Intention, Not Attention

Paul McEnany
Plein Air
Published in
4 min readJan 14, 2017

In 2002, we created 5 billion gigabytes of information. By 2020, that number is expected to climb all the way to 44 trillion. That’s an 8,800X change in less than two decades, and a massive increase in little bits and bytes hoping to gain a few seconds of our attention.

In the 90’s, it was a novelty to walk up to my grandparent’s television set and listen to the clunk, clunk, clunk as the knob turned from channel to channel. There was something charming about feeling the thud as it locked in on a station.

And then there was our old Gateway computer clacking along as it connected to the internet. It was a glorified fax machine by today’s standards, but it got me to the myriad of chat rooms where I’d announce myself — Paul 13/m/Dallas.

Most of what we did using technology seemed very deliberate. That caused hundreds of little gaps in our day when we weren’t doing anything in particular. We were just there, waiting, thinking, reading, whatever.

Advertising relies on the friction between doing one thing, and then doing another thing. So stations could create a series of gaps — the commercial breaks — and it took more time to do something else than to just sit there and stare. Ads could work with that. They had just enough attention to leave a little brand residue, and for the greatest ads to wake you up and knock your socks off.
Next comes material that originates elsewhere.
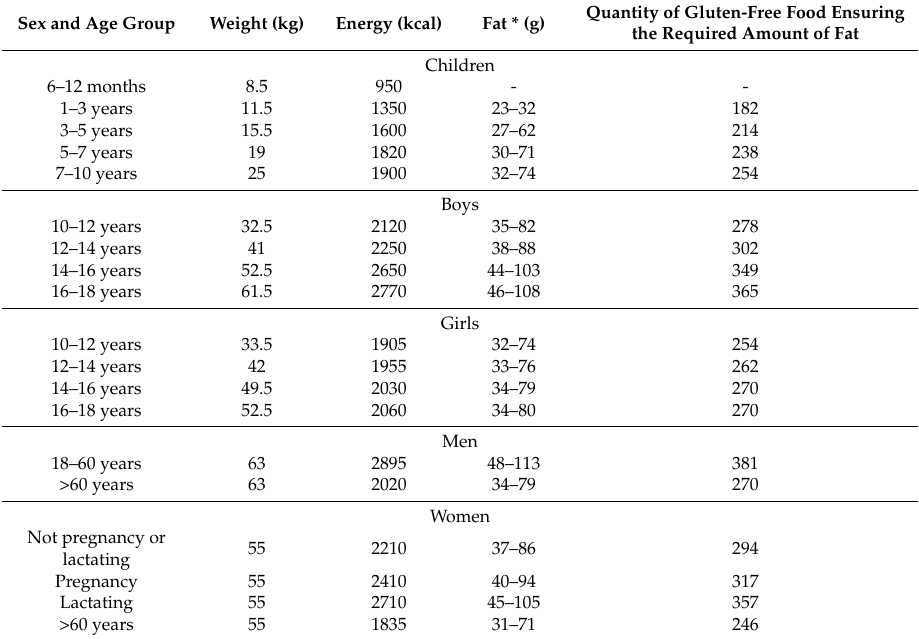
Table 3. Average individual energy requirements and safe levels of fat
That world doesn’t really exist anymore. TV ads worked a little less when remotes became the standard and you could change the channel with the click of a button. They worked a lot less when the DVR made recording and fast-forwarding just as easy. It works less still when the ads play, but the audience is lost on WhatsApp chatting with their friends.
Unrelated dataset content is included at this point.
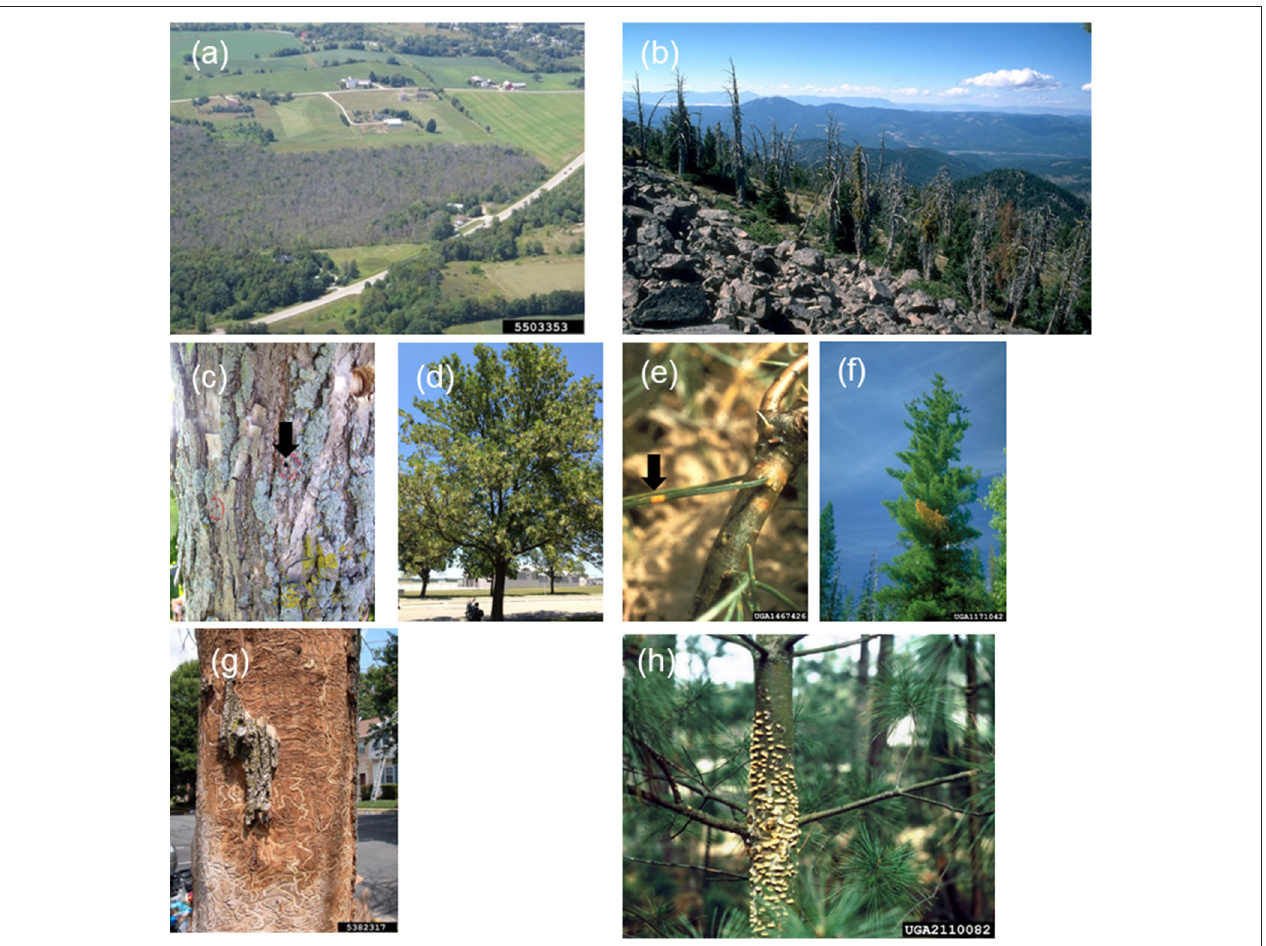
FIGURE 1 | Examples of landscape-, tree-, and tissue-scale presentations of tree-killing non-native phytophagous insects and phytopathogens. Landscape-scale tree mortality resulting from (a) emerald ash borer and (b) white pine blister rust. Problematic hidden nature of infestations, such as (c) small adult beetle emergence holes and (d) non-descript canopy thinning seen in early emerald ash borer infestation, or (e) small lesions and (f) branch flagging seen in early white pine blister rust disease development. (g,h) Damage to critical vascular tissues or meristems leads to rapid decline and death of trees without adequate defenses. Image credits: (a) Bill McNee, Wisconsin Dept of Natural Resources, Bugwood.org. (b) Dave Powell, USDA Forest Service (retired), Bugwood.org. (e) USDA Forest Service – Ogden, Bugwood.org. (f) Chris Schnepf, University of Idaho, Bugwood.org. (g) Eric R. Day, Virginia Polytechnic Institute and State University, Bugwood.org. (h) Frantisek Soukup,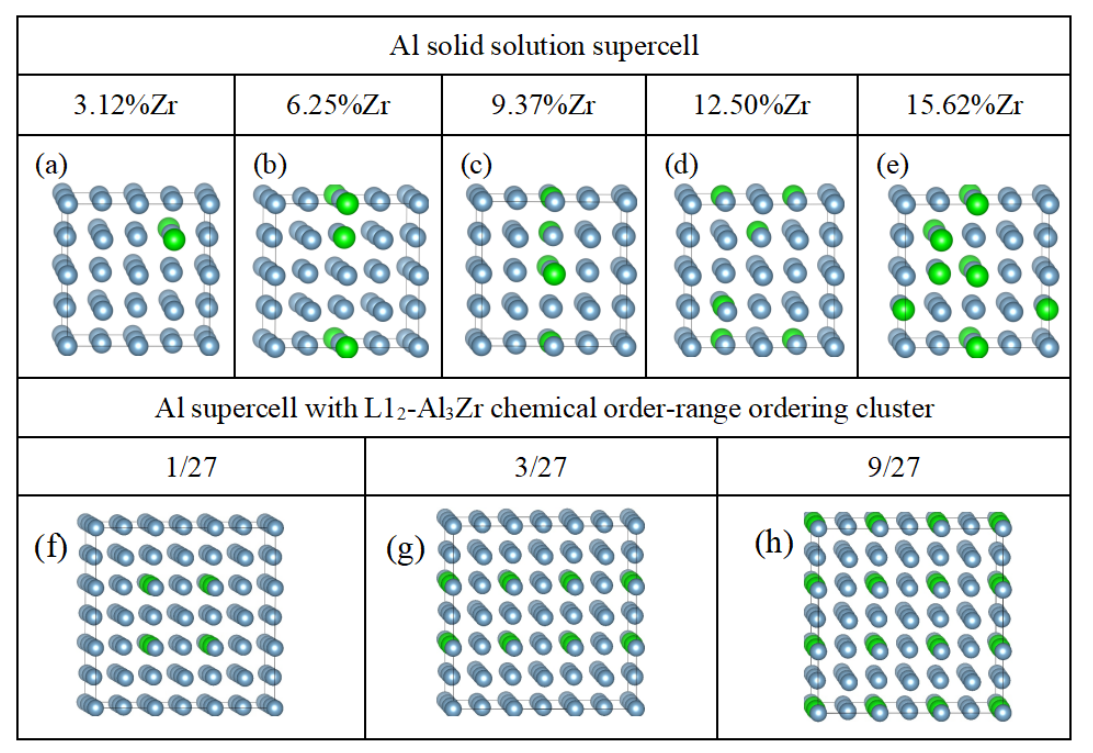
Figure 2. ( a – e ) The supercells of the Al solid solution with varied compositions of the solute atoms Zr before relaxing atoms and volumes and ( f – h ) Al supercells with the chemical short-range ordering clusters L1 2 -Al 3 Zr before relaxing atoms and volumes.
The progression for radio has been much the same. When cars added buttons to save stations, the ads worked less because it was too easy to see what else was on. Then satellite and streaming and podcasts stole even more thunder.

Ad blockers, the apps, all the rest of it, all give people more reasons to not give an ounce of attention to the ads.

That is not to say that there is no role for these media, but that they need to be given the proper seat at the table and the proper objectives.

So what to do next.

First, design for intention, not attention. What do people want to do? Now make it easier for them to do that in a way that enhances the position of a brand.

When you focus on intention, your ultimate goal is not hammering hundreds or thousands of GRP’s down the throats of a disengaged audience with the hope that a little bit breaks through. People are more likely to pay attention to something when they’re in the market for it, when it’s connected to something else they like, or when the thing itself is something they like. That’s it. In other words, the whole world is a user experience challenge.

Second, treat your customers as your source of growth. Don’t just sell them more stuff, teach them how to sell you.

Billions are spent on telling stories to a passive potential market of buyers, but most often the buying experience has been managed by people who are charged with making an interaction efficient and satisfactory, not necessarily exceptional and shareworthy. This isn’t a crisis of possibility, but one of imagination.

When customers venture out, they expect something unique and shareable. When they know what they want, it has to integrate easily into their habits and their perspectives. If you want to reach more customers, you have to reduce friction and increase joy for the ones you have.

Third, manage toward insight. There is a massive fixation on customer data, but it’s not exactly easy or inexpensive to get the kind of data you can act on, particularly for primarily offline businesses. You have to give customers a reason to engage more deeply with you using tools that also increase your insight into what they do.

We are just now starting to understand what it means to live in a post-attention world. Even still, companies will need to find affordable ways to grow. We may be seeing the dusk of artificial sales spikes resulting from a massive spend and massive discounts over a short amount of time, and the dawn of a more sustainable model where companies focus the battle in the trenches — adding more customers, learning more, and improving experiences day after day after day.

When we begin thinking of marketing as a system of growth rather than a foghorn for selling messages, we may move to a far more equitable arrangement between advertisers and the customers they want to reach. Give customers memorable, thoughtful and seamless experiences, and they’ll do much of the work of growth for you.